Alex’s resilience is ironically a detriment to her survival. Because she wills herself to keep going even when she’s at her breaking point, her life becomes a game of disassociation. This reveals the depths of her desperation and the dangerous tipping point she balances between consciousness and temporal invisibility.
“That’s what they all wanted, wasn’t it? To see, in the face of another, pure acceptance. Simple, really, but still rare enough that people didn’t get it from their families, didn’t get it from their partners, had to seek it out from someone like Alex.”
Alex’s gift is understanding what people want. This quote expresses Cline’s message that people simply want to be seen and appreciated. Because everyone is defined by the masks they wear and the codes they switch between, true acceptance is hard to come by. Alex knows how to give it to people, which gives her some power over those who are far more privileged.
“And anyway, most people didn’t feel the way they were supposed to feel. Love as a sort of catch-all term whose mere invocation was enough, a way to avoid having to acknowledge how you actually felt. It would be easier for Jack if he didn’t expect so much, if he understood these words were just gestures at meaning, not meaning itself.”

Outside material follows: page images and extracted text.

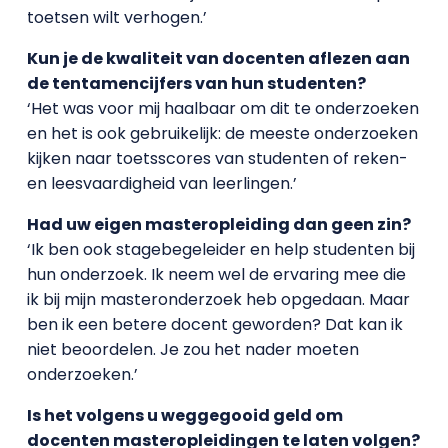
toetsen wilt verhogen.’
Kun je de kwaliteit van docenten aflezen aan
de tentamencijfers van hun studenten?
‘Het was voor mij haalbaar om dit te onderzoeken
en het is ook gebruikelijk: de meeste onderzoeken
kijken naar toetsscores van studenten of reken-
en leesvaardigheid van leerlingen.’
Had uw eigen masteropleiding dan geen zin?
‘Ik ben ook stagebegeleider en help studenten bij
hun onderzoek. Ik neem wel de ervaring mee die
ik bij mijn masteronderzoek heb opgedaan. Maar
ben ik een betere docent geworden? Dat kan ik
niet beoordelen. Je zou het nader moeten
onderzoeken.’
Is het volgens u weggegooid geld om
docenten masteropleidingen te laten volgen?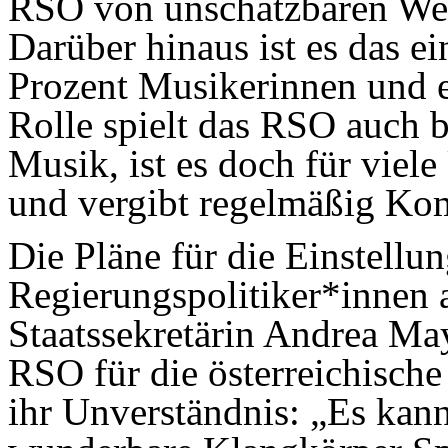
RSO von unschätzbaren Wert
Darüber hinaus ist es das e
Prozent Musikerinnen und e
Rolle spielt das RSO auch b
Musik, ist es doch für viel
und vergibt regelmäßig Kom
Die Pläne für die Einstell
Regierungspolitiker*innen 
Staatssekretärin Andrea May
RSO für die österreichische
ihr Unverständnis: „Es kann 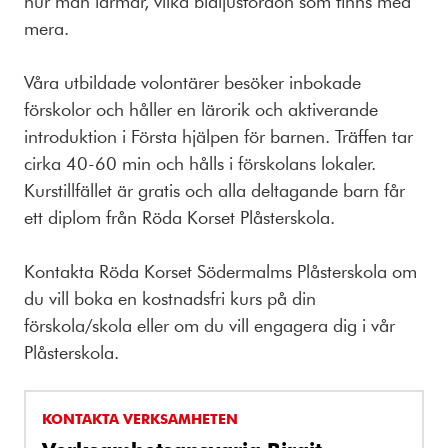
hur man larmar, vilka blåljusfordon som finns med
mera.
Våra utbildade volontärer besöker inbokade
förskolor och håller en lärorik och aktiverande
introduktion i Första hjälpen för barnen. Träffen tar
cirka 40-60 min och hålls i förskolans lokaler.
Kurstillfället är gratis och alla deltagande barn får
ett diplom från Röda Korset Plåsterskola.
Kontakta Röda Korset Södermalms Plåsterskola om
du vill boka en kostnadsfri kurs på din
förskola/skola eller om du vill engagera dig i vår
Plåsterskola.
KONTAKTA VERKSAMHETEN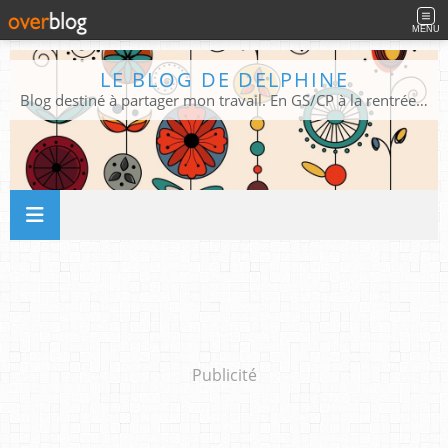
MENU
LE BLOG DE DELPHINE
Blog destiné à partager mon travail. En GS/CP à la rentrée 2026/2027 !
Publicité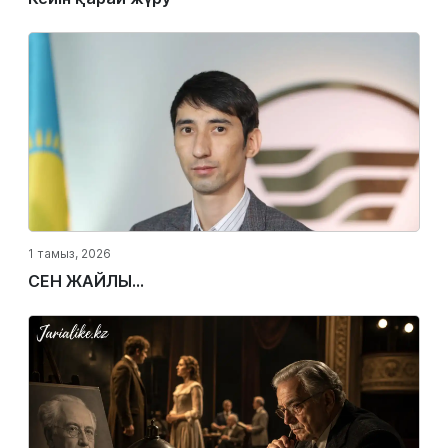
1 тамыз, 2026
СЕН ЖАЙЛЫ...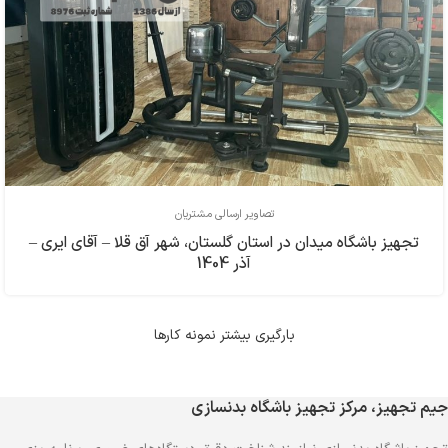
تصاویر ارسالی مشتریان
تجهیز باشگاه میدان در استان گلستان، شهر آق قلا – آقای ایری –
آذر 1404
بارگیری بیشتر نمونه کارها
جیم تجهیز، مرکز تجهیز باشگاه بدنسازی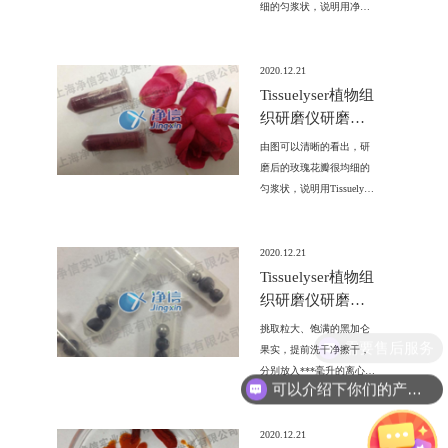
细的匀浆状，说明用净信
植物组织研磨仪玫瑰花瓣
效果非常良好，可以用于
后续转基因检测工作。
2020.12.21
Tissuelyser植物组
织研磨仪研磨玫
瑰花瓣的试验方
由图可以清晰的看出，研
法
磨后的玫瑰花瓣很均细的
匀浆状，说明用Tissuelyser
植物组织研磨仪玫瑰花瓣
效果非常良好，可以用于
后续提取工作。
2020.12.21
Tissuelyser植物组
织研磨仪研磨黑
加仑果实的试验
挑取粒大、饱满的黑加仑
需要售后服务
方法
果实，提前洗干净擦干，
分别放入***毫升的离心管
可以介绍下你们的产品么?
中。每个离心管中放入***
颗直径***毫米的研磨钢
珠，分别将离心管盖盖好
2020.12.21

In this quote, Alex espouses a bitter view of reality, calling “love” an umbrella term that doesn’t have real meaning. It also reveals how we use language to obfuscate our real feelings. Gestures at meaning are not the same thing as meaning, but human beings nevertheless cling to such gestures. Otherwise, the world becomes too lonely to bear. Alex experiences this bleak loneliness on a constant basis, which is dangerous and destructive to her psyche.
“She forced herself to stay in the water a while longer, to keep bracing for the next wave. Conditioning herself to wait out the fear. To wear herself out. Even when she got knocked over again, it was thrilling this time, her head clear, the world winnowed to this immediate moment.”
This quote depicts the final time Alex turns to the water to re-center herself. The ocean becomes a cleansing space in which Alex can reinvent herself in preparation for the next chapter she’s planning with Simon. For years, Alex’s survival instincts have kept her moving from man to man, friend to friend, conflict to conflict. But in the ocean, her survival instinct focuses on one moment of escalated conflict. The pull and strength of the ocean requires her to fight with all her might, and she experiences a thrill in succumbing to its power.
“Bad, anxious dreams, a bubble of dread in her chest when Alex woke up. But she could barely remember any specifics of the dreams, only a submerged sense of urgency, the knowledge that there was a task that she was failing at, that she would always fail at. By the time she got out of bed, the feeling was gone. Not even a memory.”
The bad and anxious dreams mentioned in this quote foreshadow the disastrous day Alex is about to have. The “submerged sense of urgency” refers to Alex’s self-denial: Deep down, she knows that the Jack and Dom situation will not be so easily resolved. She pushes these feelings away, choosing instead to believe in a fantasy that everything will be fixed shortly.
“She smiled again. Everything had turned out fine. She felt herself smiling out to the universe, the sun catching sharply on the water of the pool, dancing along her vision. But this was all wrong—why was Simon making that face? Why did his eyes seem to look at something beyond her?”
In this quote, the last sentence of the novel, Alex once again chooses to believe in a fantasy. She gives herself up to the universe, believing it will be kind to her. But in the same instant, she is forced to reckon with reality: An undefined something is very wrong. Simon’s expression isn’t described, but it is clear in this quote that Alex will not get her happy ending.